Dönüşte, kendisine göre zamanın, dünyadaki ikizinin saatine göre daha yavaş “geçtiğini” görecektir. Bu garip fenomeni anlamaya biraz daha yardımcı olabilecek bir yol, her birimizin uzayzaman boyunca bir yörüngeye sahip olduğumuzu düşünmektir. Her birimiz zaman boyunca zorunlulukla aynı yolla olmasa bile, aynı miktarda uzayzamanı kat ederiz. Uzayzamanın uzamsal boyutunda ne kadar fazla mesafe kat edilirse, zamansal boyutta o kadar az yol alınmış olacaktır ve (belirli sınırlar içinde) tam tersi de geçerlidir. İkizlerden birinin bu geziyi gerçekleştirmesi, bu yolculuk boyunca kendini bir değil de iki farklı referans sistemine göre zamanın geçişini ölçerken bulması anlamına gelir. Ayrılmış ikizlerimizin uzayzaman boyunca ilgili yörüngeleri Şekil 6. l’de görüldüğü gibi temsil edilebilir:
Kabaca (ve sadece hareketsiz ikizin perspektifinden) söylersek, yolculuk eden ikizin uzayzaman boyunca doğrusal olmayan yörüngesi ona, uzamsal boyutta yerdeki ikizinden daha fazla zamansal boyutta ise daha az yol aldırır. Daha fazla uzaklığı kat eder ve daha az yaşlanır. Hızlanmanın bu etkisi deneylerle defalarca doğrulanmıştır. Sıradan bir yolcu jetindeki atom saati birkaç uçuştan sonra yerdeki bir atom saatinden tam da Einstein’ın tahmin ettiği miktarda ve dikkate değer ölçüde sapacaktır. Bu durum, dönüşte oluşan zaman farkı saniyenin sadece çok küçük bir parçası olsa da, uçak yolculuğu yapan kişiyi geleceğe doğru zaman yolcusu yapar. Dolayısıyla, geleceğe kaymalar sadece fiziksel değil pratik olanaklılığa da sahiptir. Aksine geçmişe yolculuk, mantıksal ve fiziksel olanaklılığa sahip olsa dahi pratik olarak olanaksız görünmektedir. Bu olguyu dikkate alan Barry Dainton gerçekten iyi bir soru sormuştur: “Statik zaman teorisi doğruysa, geleceğe kayış neden geçmişe doğru sıçrayışa göre çok daha kolaydır?” Geçmiş ve gelecek şimdi kadar gerçekse ve geleceğe yolculuk olanaklı (hatta rutin) ise, geçmişe yolculuk neden ya çok zor ya da pratik olarak olanaksızdır? Geçmiş ve gelecek gerçekten statik uzayzaman sürekliliğinin sadece parçalarıysa, geçmişle geleceği bu kadar farklı kılan nedir?

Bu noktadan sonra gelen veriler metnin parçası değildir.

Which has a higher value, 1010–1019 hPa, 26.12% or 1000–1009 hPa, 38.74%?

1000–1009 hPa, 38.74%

Doğasının zorunlu spekülatifliğine rağmen zaman yolculuğu, Dainton’ın zaman yolculuğunun asimetrik doğasına dair sorduğuna benzer iyi sorular sormaya yönelttiğinden, yararlı bir inceleme alanıdır. Bu soru, en azından bildiklerimizden fazlasını öğrenene kadar statik teorinin zamanın doğasını tümüyle doğru olarak yansıttığına dair bir miktar şüpheyi korumamızı gerektirir.

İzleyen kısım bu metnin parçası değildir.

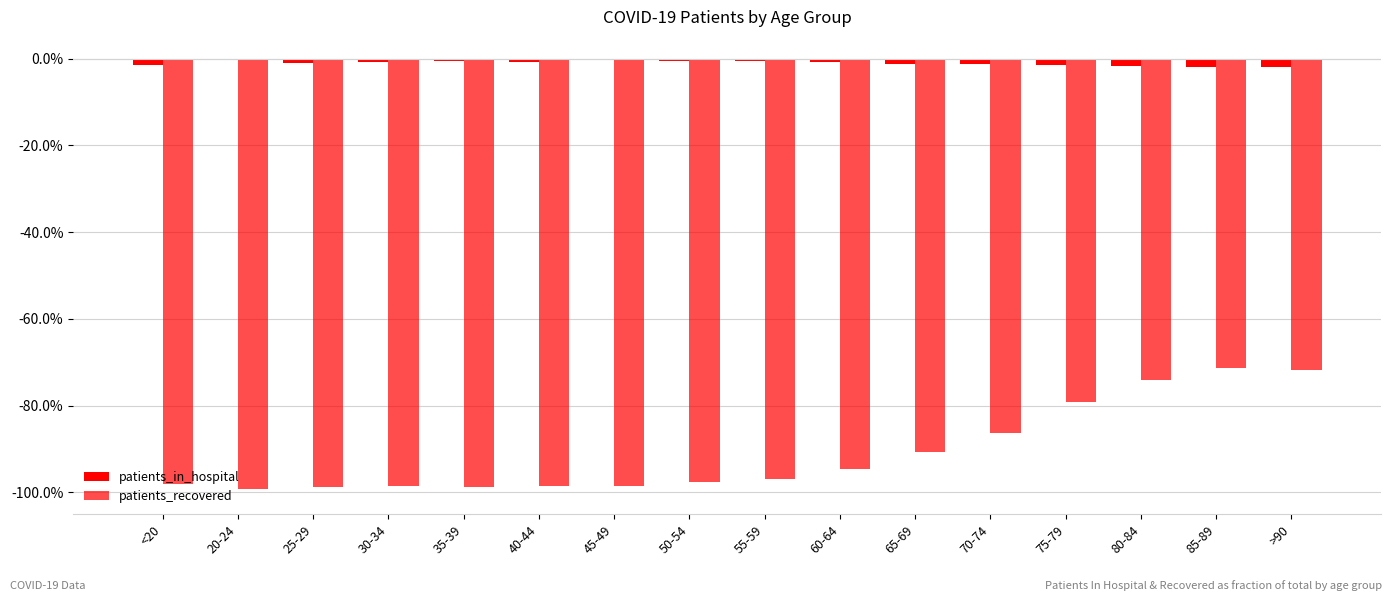

What is the label of the 8th bar from the left?

50-54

Ancak geçmiş ile gelecek arasında olduğu iddia edilen başka bir asimetri türü, statik teorinin yetersizliğine dair yaygın bir savı izah eder. Olmuş olanın olduğu konusunda anlaşabilmemize karşın, insan özgürlüğü gerçekten alternatif, belirlenmemiş olanaklara açık bir geleceği gerektirir. Statik teori, evrenin (gelecek dahil) zaman çizgisinin herhangi bir parçasında değişikliklere izin vermediğinden özgürlükle uyuşmaz görünür. En nihayetinde özgürsek, statik teori yanlış olmalıdır. Bu eleştiri hattının statik teorinin yanlışlığını düşünmemiz için gerçek bir neden sunup sunmadığı, bir sonraki bölümün konusu.
Adrian Bardon (2018), Zaman Felsefesinin Kısa Tarihi, Çev. Özgür Yalçın, İstanbul: Türkiye İş Bankası Kültür Yayınları, s. 131-143.